* _Your tasks_:
1) Translate this sentence from the article on the plane crash into Ilana Benhuri's apartment into Spanish: "The two had been flying north up the East River and were trying to turn back, officials said."
2) Continue the article on the plane crash into Ilana Benhuri's apartment from its final sentence.

* _Provided passage_:
Start of Block

Updated

Ilana Benhuri remembers her first thought as the small plane crashed through her apartment window: "I was dead."

She had been baking an apple pie for her 12-year-old daughter's school, and doing some paperwork at a desk in her four-bedroom apartment. She never saw the plane carrying New York Yankees pitcher Cory Lidle but felt it hit.

"The explosion threw me up in the air," Benhuri, 50, said Friday as she left Weill Cornell-New York Hospital Medical Center after a month of being treated for severe burns. "I was screaming. I could not stop screaming. I did not know what it was."

Lidle and flight instructor Tyler Stanger were killed when the plane slammed nose-first into Benhuri's 30th floor apartment on Manhattan's Upper East Side on Oct. 11.

The two had been flying north up the East River and were trying to turn back, officials said.

Benhuri's housekeeper, Eveline Reategue, saw the small plane coming and rushed into the room to warn Benhuri, but there wasn't time. As the women tried to run, the plane crashed through the apartment wall, setting off a fireball.

End of Block

* _Extracted entries_:
Start of Block

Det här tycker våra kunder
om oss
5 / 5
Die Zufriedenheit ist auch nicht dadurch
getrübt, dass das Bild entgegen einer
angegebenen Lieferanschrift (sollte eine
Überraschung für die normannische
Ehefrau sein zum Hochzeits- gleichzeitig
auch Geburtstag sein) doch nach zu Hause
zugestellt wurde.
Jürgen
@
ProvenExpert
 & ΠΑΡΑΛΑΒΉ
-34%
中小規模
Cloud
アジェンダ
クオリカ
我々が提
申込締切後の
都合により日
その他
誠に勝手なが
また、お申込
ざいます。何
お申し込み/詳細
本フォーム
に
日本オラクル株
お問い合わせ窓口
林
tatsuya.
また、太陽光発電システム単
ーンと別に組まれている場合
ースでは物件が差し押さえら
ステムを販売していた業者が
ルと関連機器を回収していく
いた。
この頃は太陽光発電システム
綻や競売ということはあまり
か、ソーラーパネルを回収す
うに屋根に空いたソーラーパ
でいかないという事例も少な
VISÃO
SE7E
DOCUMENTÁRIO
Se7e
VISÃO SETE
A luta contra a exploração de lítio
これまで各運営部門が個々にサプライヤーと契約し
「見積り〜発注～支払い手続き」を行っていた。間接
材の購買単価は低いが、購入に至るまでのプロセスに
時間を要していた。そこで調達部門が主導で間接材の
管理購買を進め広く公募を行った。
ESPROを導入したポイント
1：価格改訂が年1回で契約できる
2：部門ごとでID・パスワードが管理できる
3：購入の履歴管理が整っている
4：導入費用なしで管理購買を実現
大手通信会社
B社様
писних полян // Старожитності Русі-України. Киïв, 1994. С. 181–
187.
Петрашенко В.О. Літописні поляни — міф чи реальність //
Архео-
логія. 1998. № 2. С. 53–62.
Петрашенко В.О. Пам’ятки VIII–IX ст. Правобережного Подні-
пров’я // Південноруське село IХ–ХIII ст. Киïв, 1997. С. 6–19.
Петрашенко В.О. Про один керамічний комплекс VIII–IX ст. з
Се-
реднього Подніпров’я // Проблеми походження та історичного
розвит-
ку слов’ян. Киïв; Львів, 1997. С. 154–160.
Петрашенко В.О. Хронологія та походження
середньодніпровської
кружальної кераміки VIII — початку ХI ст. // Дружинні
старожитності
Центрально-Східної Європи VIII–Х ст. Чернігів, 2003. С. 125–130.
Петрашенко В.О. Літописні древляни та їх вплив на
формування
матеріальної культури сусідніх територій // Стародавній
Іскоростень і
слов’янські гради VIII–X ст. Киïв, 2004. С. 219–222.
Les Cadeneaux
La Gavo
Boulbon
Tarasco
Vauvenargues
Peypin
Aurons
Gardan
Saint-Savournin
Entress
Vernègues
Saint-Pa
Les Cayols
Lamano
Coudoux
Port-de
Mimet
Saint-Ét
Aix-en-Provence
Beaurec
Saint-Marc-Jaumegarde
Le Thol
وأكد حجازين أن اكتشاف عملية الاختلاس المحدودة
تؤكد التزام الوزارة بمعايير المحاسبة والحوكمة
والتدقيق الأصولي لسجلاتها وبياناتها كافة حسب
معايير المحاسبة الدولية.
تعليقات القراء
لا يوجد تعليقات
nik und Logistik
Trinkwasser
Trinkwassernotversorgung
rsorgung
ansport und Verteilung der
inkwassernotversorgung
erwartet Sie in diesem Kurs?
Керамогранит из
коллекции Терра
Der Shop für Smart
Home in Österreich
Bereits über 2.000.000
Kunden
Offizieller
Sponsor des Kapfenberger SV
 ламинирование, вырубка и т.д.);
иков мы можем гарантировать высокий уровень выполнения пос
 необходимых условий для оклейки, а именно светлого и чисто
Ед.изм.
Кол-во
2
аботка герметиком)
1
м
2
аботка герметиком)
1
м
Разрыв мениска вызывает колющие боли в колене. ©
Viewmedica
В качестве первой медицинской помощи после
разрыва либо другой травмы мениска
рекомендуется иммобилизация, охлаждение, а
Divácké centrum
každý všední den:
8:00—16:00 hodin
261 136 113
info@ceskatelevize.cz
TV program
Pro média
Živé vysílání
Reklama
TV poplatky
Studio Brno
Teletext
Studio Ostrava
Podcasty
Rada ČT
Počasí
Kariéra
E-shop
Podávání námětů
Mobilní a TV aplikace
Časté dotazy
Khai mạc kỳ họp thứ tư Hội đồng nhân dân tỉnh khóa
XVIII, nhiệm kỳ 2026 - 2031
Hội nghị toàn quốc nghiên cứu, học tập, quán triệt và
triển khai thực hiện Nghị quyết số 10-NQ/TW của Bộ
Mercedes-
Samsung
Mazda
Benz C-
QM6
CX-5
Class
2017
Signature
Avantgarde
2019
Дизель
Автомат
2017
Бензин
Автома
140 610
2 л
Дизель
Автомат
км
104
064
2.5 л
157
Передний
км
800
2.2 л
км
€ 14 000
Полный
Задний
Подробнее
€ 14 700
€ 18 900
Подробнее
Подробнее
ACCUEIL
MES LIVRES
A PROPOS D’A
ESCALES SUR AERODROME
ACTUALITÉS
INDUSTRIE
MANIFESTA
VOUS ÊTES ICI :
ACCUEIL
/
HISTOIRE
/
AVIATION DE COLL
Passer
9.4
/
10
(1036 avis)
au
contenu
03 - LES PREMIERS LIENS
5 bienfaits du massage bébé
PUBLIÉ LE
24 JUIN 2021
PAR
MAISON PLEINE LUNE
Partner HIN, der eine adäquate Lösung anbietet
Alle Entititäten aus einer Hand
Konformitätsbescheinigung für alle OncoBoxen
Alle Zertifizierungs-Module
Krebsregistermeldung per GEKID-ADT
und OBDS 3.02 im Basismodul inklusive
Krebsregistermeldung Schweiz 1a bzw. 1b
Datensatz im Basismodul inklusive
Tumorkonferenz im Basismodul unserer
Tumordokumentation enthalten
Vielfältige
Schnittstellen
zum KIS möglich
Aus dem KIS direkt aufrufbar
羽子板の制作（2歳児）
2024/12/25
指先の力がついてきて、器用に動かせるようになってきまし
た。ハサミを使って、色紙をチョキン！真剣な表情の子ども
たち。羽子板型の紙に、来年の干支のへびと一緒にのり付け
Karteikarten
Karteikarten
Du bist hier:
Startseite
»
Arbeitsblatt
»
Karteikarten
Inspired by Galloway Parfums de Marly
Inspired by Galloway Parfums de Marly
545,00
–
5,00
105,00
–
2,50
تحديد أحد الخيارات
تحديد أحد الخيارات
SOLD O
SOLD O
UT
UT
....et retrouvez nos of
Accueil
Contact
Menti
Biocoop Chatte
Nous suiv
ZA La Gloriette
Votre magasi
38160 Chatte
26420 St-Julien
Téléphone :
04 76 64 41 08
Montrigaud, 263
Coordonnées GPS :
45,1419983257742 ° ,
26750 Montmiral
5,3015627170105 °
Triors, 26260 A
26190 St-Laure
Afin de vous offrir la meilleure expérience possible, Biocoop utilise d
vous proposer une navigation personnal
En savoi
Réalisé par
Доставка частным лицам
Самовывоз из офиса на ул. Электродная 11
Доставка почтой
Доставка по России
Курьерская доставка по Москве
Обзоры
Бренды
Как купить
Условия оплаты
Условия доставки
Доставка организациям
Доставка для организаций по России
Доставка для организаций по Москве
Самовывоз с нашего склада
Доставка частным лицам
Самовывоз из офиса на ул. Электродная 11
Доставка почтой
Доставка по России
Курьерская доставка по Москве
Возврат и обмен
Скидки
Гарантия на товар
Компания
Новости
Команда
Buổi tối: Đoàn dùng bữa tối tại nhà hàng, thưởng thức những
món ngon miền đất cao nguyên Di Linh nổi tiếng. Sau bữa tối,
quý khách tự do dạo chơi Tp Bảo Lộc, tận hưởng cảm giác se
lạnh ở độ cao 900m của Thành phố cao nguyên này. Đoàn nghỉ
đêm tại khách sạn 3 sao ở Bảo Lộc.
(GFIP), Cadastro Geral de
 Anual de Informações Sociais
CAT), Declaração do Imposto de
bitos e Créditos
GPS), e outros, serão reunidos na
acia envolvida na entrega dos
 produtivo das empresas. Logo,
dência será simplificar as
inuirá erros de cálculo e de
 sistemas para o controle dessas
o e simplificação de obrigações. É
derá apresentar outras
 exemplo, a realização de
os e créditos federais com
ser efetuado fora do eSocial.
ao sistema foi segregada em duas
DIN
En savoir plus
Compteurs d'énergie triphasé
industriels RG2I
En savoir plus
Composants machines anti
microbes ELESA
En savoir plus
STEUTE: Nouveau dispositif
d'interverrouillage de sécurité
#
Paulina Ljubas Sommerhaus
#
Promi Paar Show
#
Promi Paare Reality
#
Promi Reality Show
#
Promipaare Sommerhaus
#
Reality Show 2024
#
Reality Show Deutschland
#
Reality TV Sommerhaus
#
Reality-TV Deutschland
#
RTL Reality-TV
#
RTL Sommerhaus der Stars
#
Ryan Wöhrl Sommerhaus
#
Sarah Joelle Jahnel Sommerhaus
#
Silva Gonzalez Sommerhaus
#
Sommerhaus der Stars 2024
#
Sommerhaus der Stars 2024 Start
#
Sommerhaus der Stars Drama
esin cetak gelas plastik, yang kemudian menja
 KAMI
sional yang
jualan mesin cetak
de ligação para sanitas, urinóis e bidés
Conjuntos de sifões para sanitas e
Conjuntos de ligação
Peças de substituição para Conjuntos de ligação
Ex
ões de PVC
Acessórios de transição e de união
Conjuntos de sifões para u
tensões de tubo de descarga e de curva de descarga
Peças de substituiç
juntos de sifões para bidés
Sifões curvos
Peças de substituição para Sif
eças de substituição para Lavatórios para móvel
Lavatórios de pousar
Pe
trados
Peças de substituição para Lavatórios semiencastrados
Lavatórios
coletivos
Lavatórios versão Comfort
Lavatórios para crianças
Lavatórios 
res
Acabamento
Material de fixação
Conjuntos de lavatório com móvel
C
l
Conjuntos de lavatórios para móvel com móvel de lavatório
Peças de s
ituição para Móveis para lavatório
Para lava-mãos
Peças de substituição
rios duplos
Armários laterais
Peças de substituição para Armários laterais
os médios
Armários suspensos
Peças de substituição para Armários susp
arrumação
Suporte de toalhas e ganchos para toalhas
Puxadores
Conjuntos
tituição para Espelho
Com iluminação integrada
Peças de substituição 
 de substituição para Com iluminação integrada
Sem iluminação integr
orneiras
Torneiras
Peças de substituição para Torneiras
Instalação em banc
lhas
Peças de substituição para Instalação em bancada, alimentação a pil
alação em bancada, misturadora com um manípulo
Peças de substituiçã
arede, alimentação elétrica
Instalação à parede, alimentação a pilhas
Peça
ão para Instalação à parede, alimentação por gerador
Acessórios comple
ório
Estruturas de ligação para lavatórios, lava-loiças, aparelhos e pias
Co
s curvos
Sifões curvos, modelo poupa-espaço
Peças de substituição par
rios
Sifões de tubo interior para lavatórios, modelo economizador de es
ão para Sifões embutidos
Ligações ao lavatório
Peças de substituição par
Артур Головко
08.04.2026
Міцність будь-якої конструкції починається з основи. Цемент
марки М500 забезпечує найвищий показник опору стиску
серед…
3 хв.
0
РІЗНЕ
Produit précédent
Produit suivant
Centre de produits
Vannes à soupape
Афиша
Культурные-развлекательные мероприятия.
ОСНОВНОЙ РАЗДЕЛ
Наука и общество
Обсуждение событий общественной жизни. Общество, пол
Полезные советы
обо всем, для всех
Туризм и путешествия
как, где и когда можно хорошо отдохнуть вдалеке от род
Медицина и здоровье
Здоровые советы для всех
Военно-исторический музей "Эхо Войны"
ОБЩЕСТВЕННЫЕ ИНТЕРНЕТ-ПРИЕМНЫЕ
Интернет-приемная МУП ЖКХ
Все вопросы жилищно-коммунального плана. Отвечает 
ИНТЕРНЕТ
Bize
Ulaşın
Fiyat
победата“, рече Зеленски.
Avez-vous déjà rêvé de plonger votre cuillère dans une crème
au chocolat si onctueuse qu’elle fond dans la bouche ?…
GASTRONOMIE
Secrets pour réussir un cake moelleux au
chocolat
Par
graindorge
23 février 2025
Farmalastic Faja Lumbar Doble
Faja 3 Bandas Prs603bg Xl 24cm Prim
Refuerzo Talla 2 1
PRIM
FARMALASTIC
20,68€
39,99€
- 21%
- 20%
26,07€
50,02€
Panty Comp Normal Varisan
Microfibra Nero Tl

End of Block

* _Written answers_:
1) Los dos habían estado volando hacia el norte remontando el East River e intentaban dar la vuelta, según dijeron las autoridades.

2)
Benhuri suffered burns below her waist, but she and Reategue made it down the building's stairs to safety. During her month in the hospital, Benhuri underwent surgery and multiple skin grafts.

"She's still in pain," said her attorney, Bob Sullivan, who added that a lawsuit was likely against Lidle's estate.

Authorities have not said which man was at the controls of the Cirrus SR20. Federal investigators with the National Transportation Safety Board have said the inability of the plane's pilot to turn sharply in a light wind was responsible for the crash.